The shop is now Lighthouse Bookshop, with the tagline "Edinburgh's Radical Bookshop".

==History==
Word Power Books first opened in 1994 by Elaine Henry. in the 1980s Henry had worked in a feminist bookshop in Edinburgh named 'Womanzone'. After Womanzone closed in 1986 Henry felt there was still a need for a radical bookshop in Edinburgh and so began working towards establishing Word Power. The shop opened in November 1994, with a formal opening in December by Booker Prize winning novelist James Kelman.

Since opening it has gained a reputation for supporting non-mainstream writers and ideas.

In February 2017, Henry announced that she was stepping down "for personal reasons rather than the market" and was looking to sell the shop, leaving its future unclear.

The new owners renamed it as Lighthouse Bookshop when they took over the shop in 2017. It has a focus for the city’s queer community, and includes a range of radical fiction and non-fiction.
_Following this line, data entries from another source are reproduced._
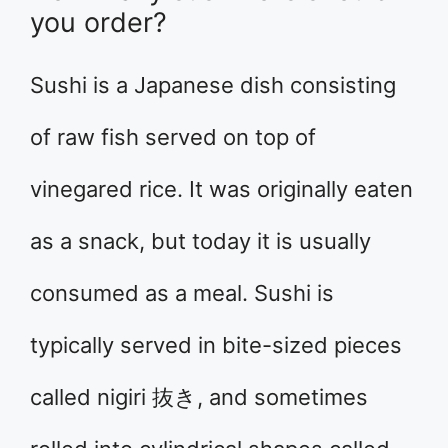
you order?
Sushi is a Japanese dish consisting
of raw fish served on top of
vinegared rice. It was originally eaten
as a snack, but today it is usually
consumed as a meal. Sushi is
typically served in bite-sized pieces
called nigiri 抜き, and sometimes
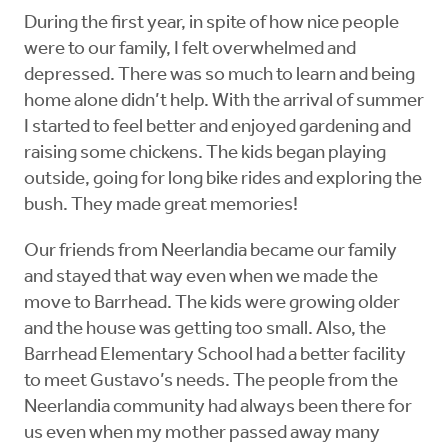
During the first year, in spite of how nice people
were to our family, I felt overwhelmed and
depressed. There was so much to learn and being
home alone didn’t help. With the arrival of summer
I started to feel better and enjoyed gardening and
raising some chickens. The kids began playing
outside, going for long bike rides and exploring the
bush. They made great memories!
Our friends from Neerlandia became our family
and stayed that way even when we made the
move to Barrhead. The kids were growing older
and the house was getting too small. Also, the
Barrhead Elementary School had a better facility
to meet Gustavo’s needs. The people from the
Neerlandia community had always been there for
us even when my mother passed away many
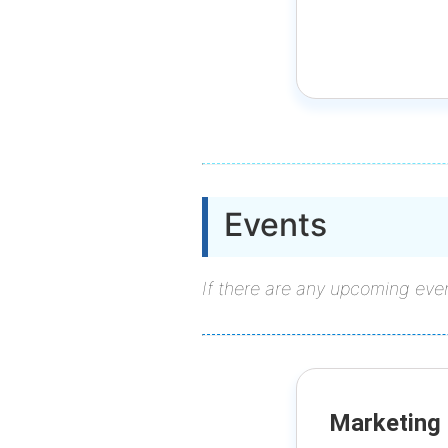
Events
If there are any upcoming even
Marketing 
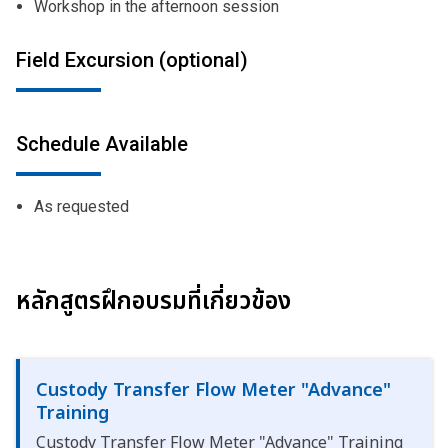
Workshop in the afternoon session
Field Excursion (optional)
Schedule Available
As requested
หลักสูตรฝึกอบรมที่เกี่ยวข้อง
Custody Transfer Flow Meter "Advance"
Training
Custody Transfer Flow Meter "Advance" Training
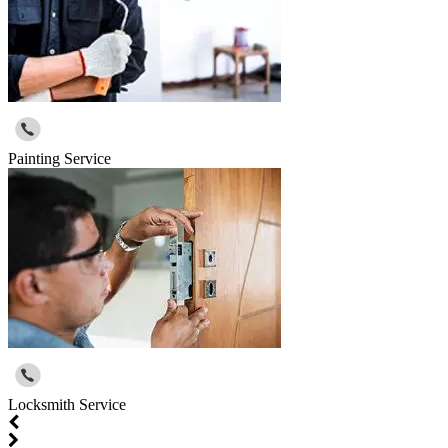
Painting Service
Locksmith Service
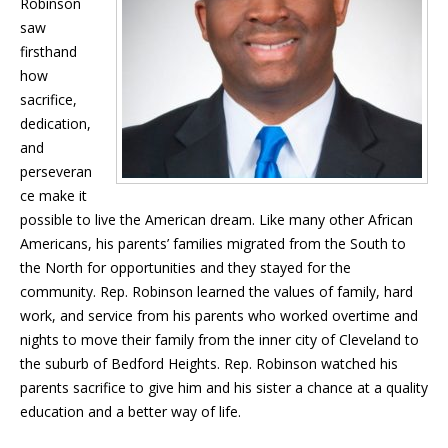
Robinson
saw
firsthand
how
sacrifice,
dedication,
and
perseveran
ce make it
possible to live the American dream. Like many other African
Americans, his parents’ families migrated from the South to
the North for opportunities and they stayed for the
community. Rep. Robinson learned the values of family, hard
work, and service from his parents who worked overtime and
nights to move their family from the inner city of Cleveland to
the suburb of Bedford Heights. Rep. Robinson watched his
parents sacrifice to give him and his sister a chance at a quality
education and a better way of life.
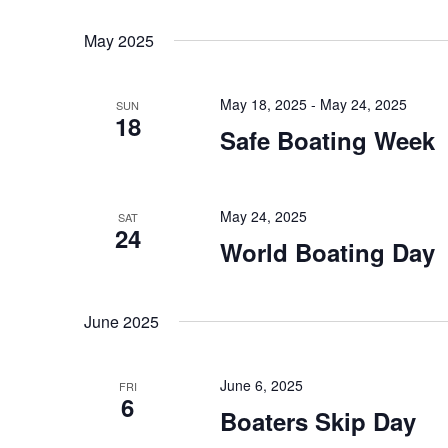
K
S
t
e
e
May 2025
s
y
l
w
e
S
o
c
May 18, 2025
-
May 24, 2025
SUN
18
e
r
t
Safe Boating Week
d
d
a
.
a
r
S
t
May 24, 2025
e
SAT
e
c
24
a
.
World Boating Day
h
r
c
a
h
June 2025
n
f
o
d
June 6, 2025
r
FRI
6
V
E
Boaters Skip Day
v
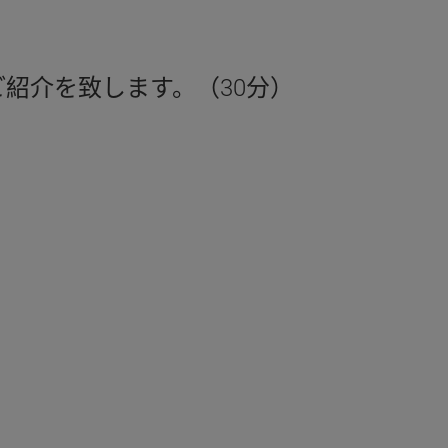
紹介を致します。（30分）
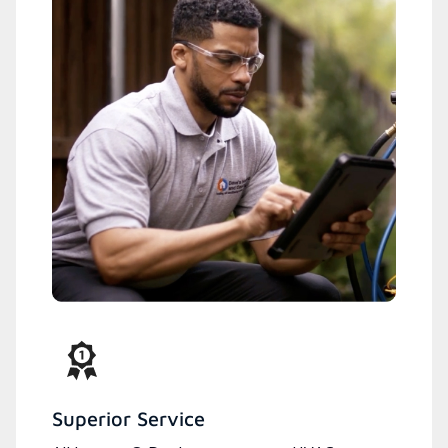
Superior Service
They also organise several festivals including the Book Fringe in August.

Word Power Books still remains as a publisher, although as of 2026 this is on hold with the focus on the bookshop.

==Publications==
Word Power Books has published a number of releases by Scottish writers, including, James Kelman, Tom Leonard and National Collective.

==Book Fringe and Radical Book Fair==
Word Power organise a radical Edinburgh Book Fringe alongside the Edinburgh Festivals each August.

Since 1996 Word Power have organised the Edinburgh Independent and Radical Book Fair each October in Leith, with the aim of supporting small and independent presses who struggle to gain space in bookshops.